> [Exercise brief]: Write all of the entries again. Keep them exactly as they are.

**** Supplied entries

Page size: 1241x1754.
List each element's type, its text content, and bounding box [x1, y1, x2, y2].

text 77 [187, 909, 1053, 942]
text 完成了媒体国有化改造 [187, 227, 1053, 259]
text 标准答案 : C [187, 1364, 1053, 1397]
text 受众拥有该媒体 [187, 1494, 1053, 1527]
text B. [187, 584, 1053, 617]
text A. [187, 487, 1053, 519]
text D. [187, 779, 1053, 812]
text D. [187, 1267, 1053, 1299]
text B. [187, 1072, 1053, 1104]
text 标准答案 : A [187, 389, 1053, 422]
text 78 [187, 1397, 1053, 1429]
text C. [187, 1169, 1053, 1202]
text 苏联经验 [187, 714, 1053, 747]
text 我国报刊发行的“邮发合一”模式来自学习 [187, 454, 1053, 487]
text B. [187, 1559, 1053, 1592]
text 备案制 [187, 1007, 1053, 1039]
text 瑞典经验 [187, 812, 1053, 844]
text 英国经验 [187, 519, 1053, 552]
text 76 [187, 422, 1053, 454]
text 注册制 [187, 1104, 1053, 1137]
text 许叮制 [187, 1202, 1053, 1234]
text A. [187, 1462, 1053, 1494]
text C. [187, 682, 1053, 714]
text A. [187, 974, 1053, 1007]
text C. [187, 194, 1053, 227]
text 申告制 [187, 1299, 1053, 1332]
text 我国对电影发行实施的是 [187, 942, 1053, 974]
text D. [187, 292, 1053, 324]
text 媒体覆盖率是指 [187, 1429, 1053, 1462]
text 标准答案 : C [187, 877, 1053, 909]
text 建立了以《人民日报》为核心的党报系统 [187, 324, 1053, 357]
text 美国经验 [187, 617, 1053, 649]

********

> [Completed task]:
Page size: 1241x1754.
List each element's type, its text content, and bounding box [x1, y1, x2, y2].

text 77 [187, 909, 1053, 942]
text 完成了媒体国有化改造 [187, 227, 1053, 259]
text 标准答案 : C [187, 1364, 1053, 1397]
text 受众拥有该媒体 [187, 1494, 1053, 1527]
text B. [187, 584, 1053, 617]
text A. [187, 487, 1053, 519]
text D. [187, 779, 1053, 812]
text D. [187, 1267, 1053, 1299]
text B. [187, 1072, 1053, 1104]
text 标准答案 : A [187, 389, 1053, 422]
text 78 [187, 1397, 1053, 1429]
text C. [187, 1169, 1053, 1202]
text 苏联经验 [187, 714, 1053, 747]
text 我国报刊发行的“邮发合一”模式来自学习 [187, 454, 1053, 487]
text B. [187, 1559, 1053, 1592]
text 备案制 [187, 1007, 1053, 1039]
text 瑞典经验 [187, 812, 1053, 844]
text 英国经验 [187, 519, 1053, 552]
text 76 [187, 422, 1053, 454]
text 注册制 [187, 1104, 1053, 1137]
text 许叮制 [187, 1202, 1053, 1234]
text A. [187, 1462, 1053, 1494]
text C. [187, 682, 1053, 714]
text A. [187, 974, 1053, 1007]
text C. [187, 194, 1053, 227]
text 申告制 [187, 1299, 1053, 1332]
text 我国对电影发行实施的是 [187, 942, 1053, 974]
text D. [187, 292, 1053, 324]
text 媒体覆盖率是指 [187, 1429, 1053, 1462]
text 标准答案 : C [187, 877, 1053, 909]
text 建立了以《人民日报》为核心的党报系统 [187, 324, 1053, 357]
text 美国经验 [187, 617, 1053, 649]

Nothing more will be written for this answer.